On Thursday morning in Coronado, Lawson-Remer is slated to speak alongside those officials and some South Bay residents, submitting a petition to the EPA to designate parts of the Tijuana River Valley as a "superfund site."

A superfund site is part of a 1980 law that the EPA can use to free up federal funding to clean up hazardous waste sites around the country.

Those sites are meant to target toxic waste, not raw sewage -- which normally falls under the Clean Water Act.

But Lawson-Remer wants the EPA to designate a six-mile stretch of the Lower Tijuana River Valley as a superfund site after decades of exposure to toxic chemicals, heavy metals, and pesticides.

In an agenda item from the County Board of Supervisors, Lawson-Remer said several other areas have been designated as superfund sites as a result of sewage in places like Washington and New York.

Local leaders say repairs to wastewater infrastructure on both sides of the border is happening too slowly to protect the South Bay.

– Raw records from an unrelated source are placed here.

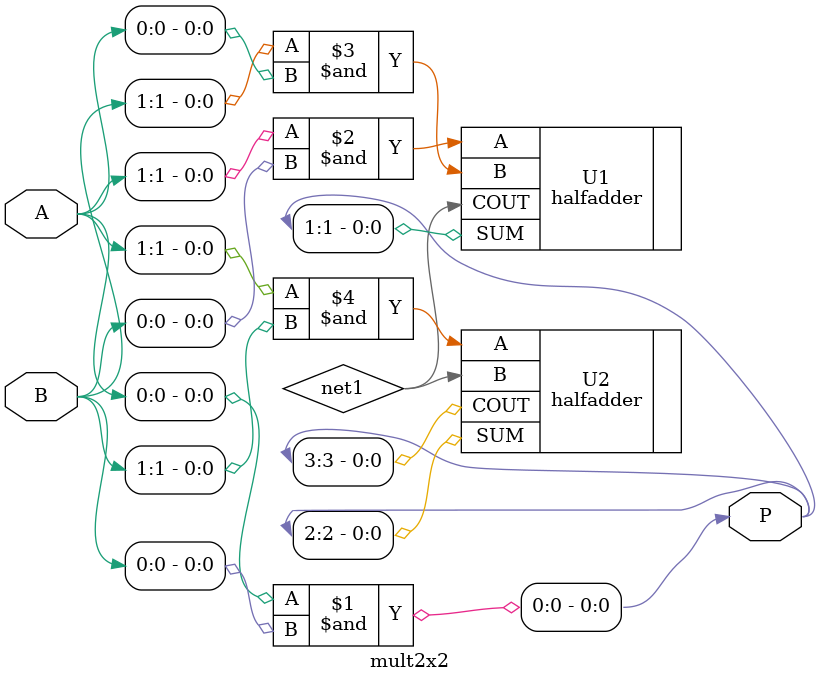
<source format=v>
module mult2x2 (
	input [1:0] A,		//multiplier
	input [1:0] B,		//multiplicand
	output [3:0] P 	//product
);
	wire net1;
	
	assign P[0] = A[0] & B[0];
	halfadder U1(.SUM(P[1]),.COUT(net1),.A(A[1]&B[0]),.B(B[1]&A[0]));
	halfadder U2(.SUM(P[2]),.COUT(P[3]),.A(A[1]&B[1]),.B(net1));
	
endmodule
</source>
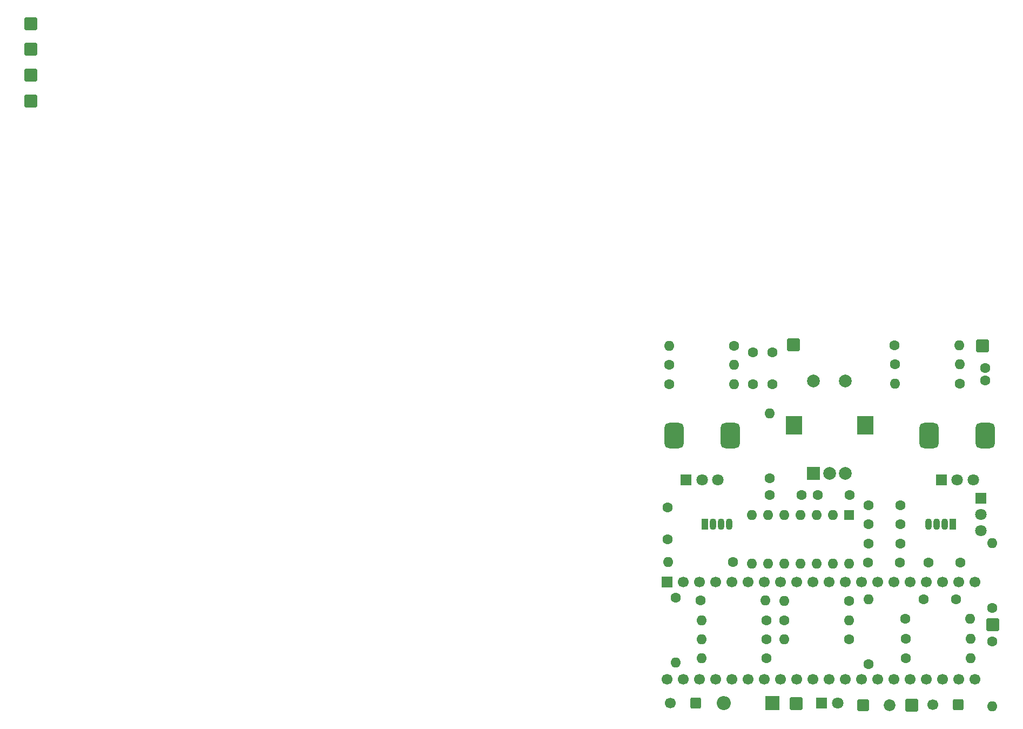
<source format=gbr>
%TF.GenerationSoftware,KiCad,Pcbnew,8.0.2-8.0.2-0~ubuntu22.04.1*%
%TF.CreationDate,2024-05-27T12:02:15+10:00*%
%TF.ProjectId,podal_1590b,706f6461-6c5f-4313-9539-30622e6b6963,0.3*%
%TF.SameCoordinates,Original*%
%TF.FileFunction,Soldermask,Bot*%
%TF.FilePolarity,Negative*%
%FSLAX46Y46*%
G04 Gerber Fmt 4.6, Leading zero omitted, Abs format (unit mm)*
G04 Created by KiCad (PCBNEW 8.0.2-8.0.2-0~ubuntu22.04.1) date 2024-05-27 12:02:15*
%MOMM*%
%LPD*%
G01*
G04 APERTURE LIST*
G04 Aperture macros list*
%AMRoundRect*
0 Rectangle with rounded corners*
0 $1 Rounding radius*
0 $2 $3 $4 $5 $6 $7 $8 $9 X,Y pos of 4 corners*
0 Add a 4 corners polygon primitive as box body*
4,1,4,$2,$3,$4,$5,$6,$7,$8,$9,$2,$3,0*
0 Add four circle primitives for the rounded corners*
1,1,$1+$1,$2,$3*
1,1,$1+$1,$4,$5*
1,1,$1+$1,$6,$7*
1,1,$1+$1,$8,$9*
0 Add four rect primitives between the rounded corners*
20,1,$1+$1,$2,$3,$4,$5,0*
20,1,$1+$1,$4,$5,$6,$7,0*
20,1,$1+$1,$6,$7,$8,$9,0*
20,1,$1+$1,$8,$9,$2,$3,0*%
G04 Aperture macros list end*
%ADD10RoundRect,0.250000X-0.750000X-0.750000X0.750000X-0.750000X0.750000X0.750000X-0.750000X0.750000X0*%
%ADD11R,2.200000X2.200000*%
%ADD12O,2.200000X2.200000*%
%ADD13R,1.070000X1.800000*%
%ADD14O,1.070000X1.800000*%
%ADD15C,1.600000*%
%ADD16O,1.600000X1.600000*%
%ADD17RoundRect,0.250000X0.750000X0.750000X-0.750000X0.750000X-0.750000X-0.750000X0.750000X-0.750000X0*%
%ADD18R,1.800000X1.800000*%
%ADD19C,1.800000*%
%ADD20RoundRect,0.750000X0.750000X-1.250000X0.750000X1.250000X-0.750000X1.250000X-0.750000X-1.250000X0*%
%ADD21RoundRect,0.250000X0.600000X0.600000X-0.600000X0.600000X-0.600000X-0.600000X0.600000X-0.600000X0*%
%ADD22C,1.700000*%
%ADD23R,2.000000X2.000000*%
%ADD24C,2.000000*%
%ADD25R,2.500000X3.000000*%
%ADD26RoundRect,0.250000X-0.675000X-0.675000X0.675000X-0.675000X0.675000X0.675000X-0.675000X0.675000X0*%
%ADD27C,1.850000*%
%ADD28R,1.600000X1.600000*%
%ADD29R,1.700000X1.700000*%
G04 APERTURE END LIST*
D10*
%TO.C,J7*%
X1775000Y-13675000D03*
%TD*%
%TO.C,J6*%
X1775000Y-9625000D03*
%TD*%
%TO.C,J2*%
X1775000Y-5575000D03*
%TD*%
%TO.C,J1*%
X1775000Y-1525000D03*
%TD*%
D11*
%TO.C,D2*%
X118000000Y-108000000D03*
D12*
X110380000Y-108000000D03*
%TD*%
D13*
%TO.C,D3*%
X107460000Y-80000000D03*
D14*
X108730000Y-80000000D03*
X110000000Y-80000000D03*
X111270000Y-80000000D03*
%TD*%
D15*
%TO.C,R16*%
X133135033Y-101885273D03*
D16*
X133135033Y-91725273D03*
%TD*%
D15*
%TO.C,R13*%
X138920000Y-101000000D03*
D16*
X149080000Y-101000000D03*
%TD*%
D15*
%TO.C,C9*%
X122641261Y-75392489D03*
X117641261Y-75392489D03*
%TD*%
%TO.C,R4*%
X137184369Y-51938278D03*
D16*
X147344369Y-51938278D03*
%TD*%
D17*
%TO.C,J8*%
X121343000Y-51832521D03*
%TD*%
D15*
%TO.C,C7*%
X147500000Y-86000000D03*
X142500000Y-86000000D03*
%TD*%
%TO.C,C10*%
X141773178Y-91715983D03*
X146773178Y-91715983D03*
%TD*%
%TO.C,R18*%
X152492686Y-98337906D03*
D16*
X152492686Y-108497906D03*
%TD*%
D15*
%TO.C,R19*%
X130080000Y-92000000D03*
D16*
X119920000Y-92000000D03*
%TD*%
D18*
%TO.C,D1*%
X125730000Y-108000000D03*
D19*
X128270000Y-108000000D03*
%TD*%
D15*
%TO.C,R9*%
X117080000Y-95000000D03*
D16*
X106920000Y-95000000D03*
%TD*%
D15*
%TO.C,C3*%
X138059677Y-76973138D03*
X133059677Y-76973138D03*
%TD*%
D10*
%TO.C,J9*%
X152544920Y-95704947D03*
%TD*%
%TO.C,J5*%
X139834357Y-108332163D03*
%TD*%
D13*
%TO.C,D4*%
X146270000Y-80000000D03*
D14*
X145000000Y-80000000D03*
X143730000Y-80000000D03*
X142460000Y-80000000D03*
%TD*%
D15*
%TO.C,R22*%
X152461572Y-93116935D03*
D16*
X152461572Y-82956935D03*
%TD*%
D15*
%TO.C,R7*%
X101840000Y-55000000D03*
D16*
X112000000Y-55000000D03*
%TD*%
D15*
%TO.C,R14*%
X138887232Y-94788600D03*
D16*
X149047232Y-94788600D03*
%TD*%
D18*
%TO.C,RV2*%
X144500000Y-73050000D03*
D19*
X147000000Y-73050000D03*
X149500000Y-73050000D03*
D20*
X142600000Y-66050000D03*
X151400000Y-66050000D03*
%TD*%
D15*
%TO.C,R20*%
X119920000Y-95000000D03*
D16*
X130080000Y-95000000D03*
%TD*%
D15*
%TO.C,R3*%
X137264369Y-54938278D03*
D16*
X147424369Y-54938278D03*
%TD*%
D15*
%TO.C,C11*%
X118000000Y-53000000D03*
X118000000Y-58000000D03*
%TD*%
%TO.C,R8*%
X112000000Y-52000000D03*
D16*
X101840000Y-52000000D03*
%TD*%
D18*
%TO.C,RV1*%
X104500000Y-73050000D03*
D19*
X107000000Y-73050000D03*
X109500000Y-73050000D03*
D20*
X102600000Y-66050000D03*
X111400000Y-66050000D03*
%TD*%
D15*
%TO.C,R12*%
X138920000Y-97914528D03*
D16*
X149080000Y-97914528D03*
%TD*%
D15*
%TO.C,R10*%
X117080000Y-98000000D03*
D16*
X106920000Y-98000000D03*
%TD*%
D21*
%TO.C,SW1*%
X106000000Y-108000000D03*
D22*
X102000000Y-108000000D03*
%TD*%
D15*
%TO.C,R1*%
X130080000Y-98000000D03*
D16*
X119920000Y-98000000D03*
%TD*%
D15*
%TO.C,C6*%
X138000000Y-86000000D03*
X133000000Y-86000000D03*
%TD*%
%TO.C,C4*%
X138059677Y-79973138D03*
X133059677Y-79973138D03*
%TD*%
D17*
%TO.C,J4*%
X151000000Y-52000000D03*
%TD*%
D23*
%TO.C,SW3*%
X124500000Y-72000000D03*
D24*
X129500000Y-72000000D03*
X127000000Y-72000000D03*
D25*
X121400000Y-64500000D03*
X132600000Y-64500000D03*
D24*
X124500000Y-57500000D03*
X129500000Y-57500000D03*
%TD*%
D15*
%TO.C,C12*%
X101576468Y-82302941D03*
X101576468Y-77302941D03*
%TD*%
%TO.C,C8*%
X115000000Y-58000000D03*
X115000000Y-53000000D03*
%TD*%
%TO.C,R2*%
X147424369Y-57938278D03*
D16*
X137264369Y-57938278D03*
%TD*%
D15*
%TO.C,R11*%
X117080000Y-101000000D03*
D16*
X106920000Y-101000000D03*
%TD*%
D10*
%TO.C,J3*%
X121717602Y-108046503D03*
%TD*%
D15*
%TO.C,R5*%
X111834916Y-85877458D03*
D16*
X101674916Y-85877458D03*
%TD*%
D26*
%TO.C,BT1*%
X132234097Y-108341084D03*
D27*
X136434097Y-108341084D03*
%TD*%
D15*
%TO.C,R17*%
X102868752Y-91475009D03*
D16*
X102868752Y-101635009D03*
%TD*%
D15*
%TO.C,R15*%
X117578672Y-72743604D03*
D16*
X117578672Y-62583604D03*
%TD*%
D15*
%TO.C,R21*%
X101840000Y-58000000D03*
D16*
X112000000Y-58000000D03*
%TD*%
D15*
%TO.C,C5*%
X138059677Y-82973138D03*
X133059677Y-82973138D03*
%TD*%
D28*
%TO.C,U1*%
X130066294Y-78523539D03*
D16*
X127526294Y-78523539D03*
X124986294Y-78523539D03*
X122446294Y-78523539D03*
X119906294Y-78523539D03*
X117366294Y-78523539D03*
X114826294Y-78523539D03*
X114826294Y-86143539D03*
X117366294Y-86143539D03*
X119906294Y-86143539D03*
X122446294Y-86143539D03*
X124986294Y-86143539D03*
X127526294Y-86143539D03*
X130066294Y-86143539D03*
%TD*%
D15*
%TO.C,C2*%
X130162851Y-75428426D03*
X125162851Y-75428426D03*
%TD*%
D21*
%TO.C,SW2*%
X147168626Y-108207141D03*
D22*
X143168626Y-108207141D03*
%TD*%
D15*
%TO.C,R6*%
X106792500Y-91889742D03*
D16*
X116952500Y-91889742D03*
%TD*%
D15*
%TO.C,C1*%
X151425383Y-55481020D03*
X151425383Y-57481020D03*
%TD*%
D29*
%TO.C,A1*%
X101520000Y-89000000D03*
D22*
X104060000Y-89000000D03*
X106600000Y-89000000D03*
X109140000Y-89000000D03*
X111680000Y-89000000D03*
X114220000Y-89000000D03*
X116760000Y-89000000D03*
X119300000Y-89000000D03*
X121840000Y-89000000D03*
X124380000Y-89000000D03*
X126920000Y-89000000D03*
X129460000Y-89000000D03*
X132000000Y-89000000D03*
X134540000Y-89000000D03*
X137080000Y-89000000D03*
X139620000Y-89000000D03*
X142160000Y-89000000D03*
X144700000Y-89000000D03*
X147240000Y-89000000D03*
X149780000Y-89000000D03*
X149780000Y-104240000D03*
X147240000Y-104240000D03*
X144700000Y-104240000D03*
X142160000Y-104240000D03*
X139620000Y-104240000D03*
X137080000Y-104240000D03*
X134540000Y-104240000D03*
X132000000Y-104240000D03*
X129460000Y-104240000D03*
X126920000Y-104240000D03*
X124380000Y-104240000D03*
X121840000Y-104240000D03*
X119300000Y-104240000D03*
X116760000Y-104240000D03*
X114220000Y-104240000D03*
X111680000Y-104240000D03*
X109140000Y-104240000D03*
X106600000Y-104240000D03*
X104060000Y-104240000D03*
X101520000Y-104240000D03*
%TD*%
D18*
%TO.C,U2*%
X150720433Y-75940131D03*
D19*
X150720433Y-78480131D03*
X150720433Y-81020131D03*
%TD*%
M02*

</source>
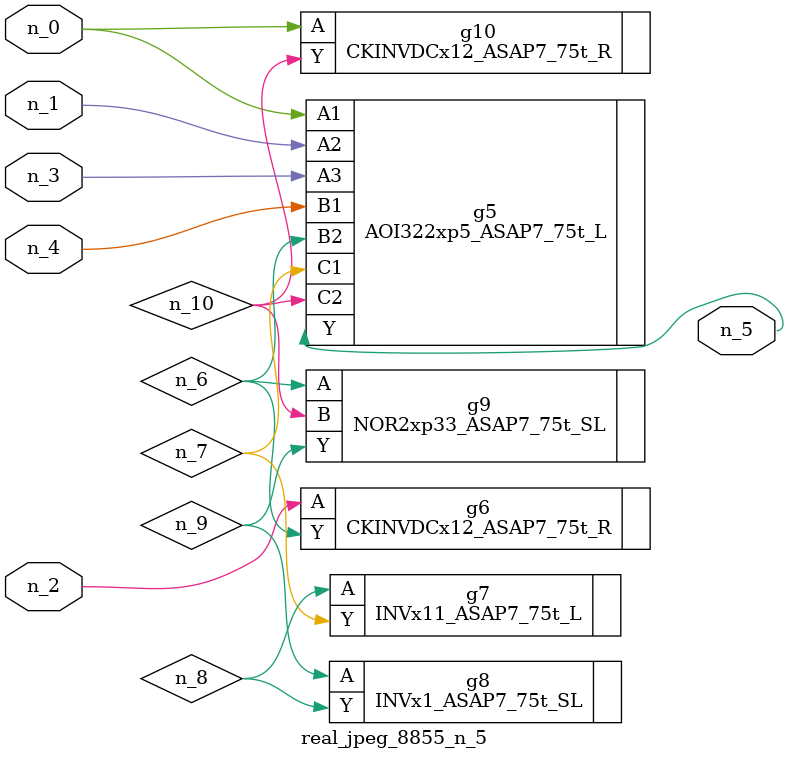
<source format=v>
module real_jpeg_8855_n_5 (n_4, n_0, n_1, n_2, n_3, n_5);

input n_4;
input n_0;
input n_1;
input n_2;
input n_3;

output n_5;

wire n_8;
wire n_6;
wire n_7;
wire n_10;
wire n_9;

AOI322xp5_ASAP7_75t_L g5 ( 
.A1(n_0),
.A2(n_1),
.A3(n_3),
.B1(n_4),
.B2(n_6),
.C1(n_7),
.C2(n_10),
.Y(n_5)
);

CKINVDCx12_ASAP7_75t_R g10 ( 
.A(n_0),
.Y(n_10)
);

CKINVDCx12_ASAP7_75t_R g6 ( 
.A(n_2),
.Y(n_6)
);

NOR2xp33_ASAP7_75t_SL g9 ( 
.A(n_6),
.B(n_10),
.Y(n_9)
);

INVx11_ASAP7_75t_L g7 ( 
.A(n_8),
.Y(n_7)
);

INVx1_ASAP7_75t_SL g8 ( 
.A(n_9),
.Y(n_8)
);


endmodule
</source>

ABC 10News has been talking to residents for years about the impact of sewage.

Morri Chowaiki owns a house in the South Bay, but said the fumes make his daughter sick.

"Crying and dry-heaving and actually ending up throwing up. And she's like, ‘What is this? I can't stay here,’" said Chowaiki. "My dream was to have a beach house for my kids to hang out in. They don't want to be here; they literally don't want to come. What's the point?"

Lawson-Remer said more than 500 residents have signed the petition for a superfund site. If the proposal moves forward, the EPA will need to conduct an inspection of the area.

If the area is designated as a superfund site, the EPA will then be required to make a clean-up plan for the Tijuana River Valley and hold responsible parties accountable.

Similar cases have resulted in lawsuits and settlements against companies accused of polluting.